Cette attraction des talents vers des formes d’arts plus populaires n’a certes pas eu que des mauvais côtés. Elle a sans doute été à l’origine de la production d’œuvres de divertissement merveilleusement brillantes et sophistiquées, comme aucune époque n’en avait jamais vu, et l’on peut sans aucun ridicule estimer que la musique la plus originale, la plus plaisante, la plus inventive, est aujourd’hui produite par les artistes dit populaires, plutôt que par les compositeurs académiques et subventionnés ; que la littérature la plus passionnante et la plus intelligente est du côté de certaines œuvres à grands tirages, plutôt que chez les écrivains « sérieux », patentés et primés. Mais au bout du compte, même de très haute qualité, tout cela ne reste-t-il pas du divertissement, bien loin des sommets d’excellence atteints par certains artistes des siècles passés ? Quel fan enragé des Beatles pourrait affirmer, sérieusement et en toute connaissance de cause, que la musique de ses idoles peut soutenir la comparaison avec celle de Bach ou Haendel ?
Mais si nous ne sommes plus capables que de produire des divertissements brillants, il est à craindre que, en dépit de notre extraordinaire réussite économique et technologique, la postérité ne porte sur nous le même jugement sévère qu’Edward Gibbon sur la Rome des Antonins. Dans ce siècle d’or de l’Empire, où celui-ci était au maximum de son extension et de sa prospérité, où ses habitants jouissaient paisiblement des fruits d’une brillante civilisation, Rome, nous dit-il, n’était plus peuplé que d’une « race de pygmées ».
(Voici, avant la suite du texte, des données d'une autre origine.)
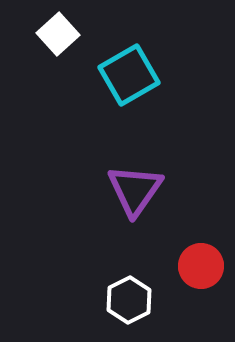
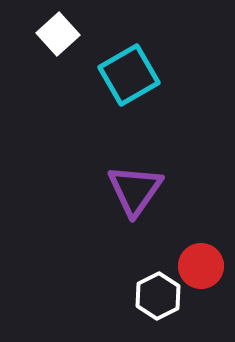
white hexagon: moved 29 px right, 4 px up
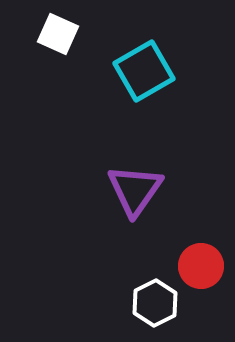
white square: rotated 24 degrees counterclockwise
cyan square: moved 15 px right, 4 px up
white hexagon: moved 3 px left, 7 px down
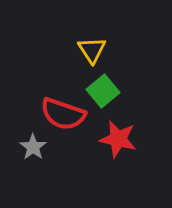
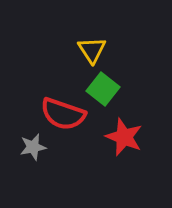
green square: moved 2 px up; rotated 12 degrees counterclockwise
red star: moved 6 px right, 2 px up; rotated 9 degrees clockwise
gray star: rotated 24 degrees clockwise
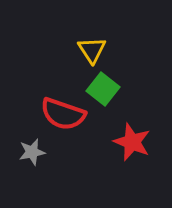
red star: moved 8 px right, 5 px down
gray star: moved 1 px left, 5 px down
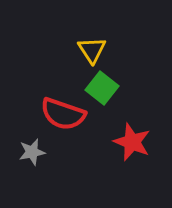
green square: moved 1 px left, 1 px up
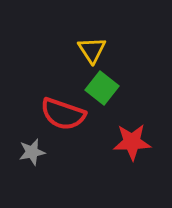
red star: rotated 24 degrees counterclockwise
Bien qu’il se finisse sur une note plutôt pessimiste, Human Accomplishment n’est pas à proprement parler un livre pessimiste. Car si Charles Murray apporte de l’eau au moulin de ceux qui, depuis longtemps déjà, affirment que l’Occident est en déclin, il nous rappelle aussi que les nations occidentales ont porté très haut le flambeau du génie humain dans le domaine des sciences et des arts - et nous devons nous rappeler que Murray ne dit rien au sujet de la politique et du commerce, deux domaines dans lesquels l’Occident a aussi bien des titres à faire valoir. Il contribue donc à nous redonner une légitime fierté et une confiance en nous-mêmes qui est l’une des conditions des grandes réalisations. Il contribue surtout à nous rappeler, d’une manière appropriée à nos préjugés, que la grandeur existe bien, que l’excellence humaine n’est pas une vue de l’esprit mais une réalité. Ce faisant, il ne peut manquer de ressusciter ou d’attiser chez nombre de ses lecteurs, si ce n’est le désir d’exceller eux-mêmes, du moins celui de vivre le plus possible en compagnie des plus grands esprits des siècles passés ; et celui qui a pris l’habitude de cette fréquentation ne saurait être fondamentalement pessimiste.